マイケルが孤立していく姿と、ビトーの出生から成功していくまでの足取りが交互の流されていく。

父が作り上げたファミリーを受け継ぎ、闇社会での成功とそれに反してバラバラになる家族、その苦悩を噛み締めるマイケル。逆にシチリアから逃げ出し、無一文の子供でしかなかったビトーが、人々の助けを借りながら成功していく様。

この落ちていくマイケルと、成り上がっていくビトーのエピソードが絶妙に交差していく。

妻や子どもたちが離れていくマイケル、子供や仲間がどんどん増えていく若きビトー、構成の妙でまるで親子が逆の道を歩んでいるようにみえる。

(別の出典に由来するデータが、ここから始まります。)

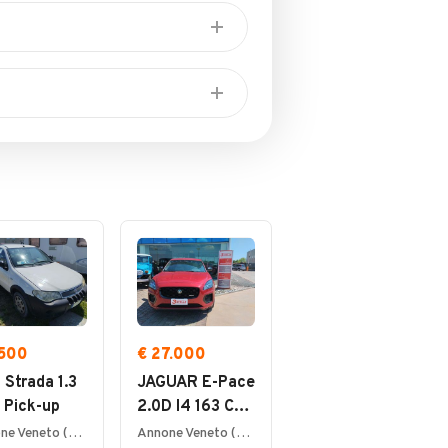
Installazione Sistema di
navigazione
Consegna a domicilio
Vendita per telefono
Assicurazioni
Sanificazione interni
.500
€ 27.000
 Strada 1.3
JAGUAR E-Pace
 Pick-up
2.0D I4 163 CV
AWD Auto R-
Annone Veneto (VE)
Annone Veneto (VE)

闇社会での成功と家族からの孤立というマイケルの物語、そのどちらも掴んでいくビトーの物語、これにより先程のギャップをより明確になる。

謂わばこのビトーの物語は、マイケルにとって呪いなのだ。

マイケルの目指すものこそ、若きビトーの物語である。だがマイケルは仕事・家族の両方を得ようとし、どちらも失敗していく。仕事では闇社会にどっぷり浸かっていき、家族はいなくなった。

この構成により、鑑賞者はマイケルに感情移入させられてしまう。

闇社会のドンに上り詰めたマイケルだが、最後まで偉大な父が作り上げた物語から決別することはできなかった。

エディプスコンプレックスに呑まれたマイケルは、結局のところビトーの亡霊に立ち向かおうとはしなかったのだ。

そこにこそ、マイケルの悲劇がある。

 

 

まとめ

 

まあ結局のところ最後にまとめると、若きビトー・コルレオーネを演じる若きロバート・デ・ニーロがカッコ良すぎというところだ。

四の五の言わず、刮目してデ・ニーロを見よ。

特に肺炎で苦しむフレドを心配そうに見つめるデ・ニーロの演技が素晴らしい。父親になって感じるデ・ニーロの深み。脱帽。絨毯盗んできます。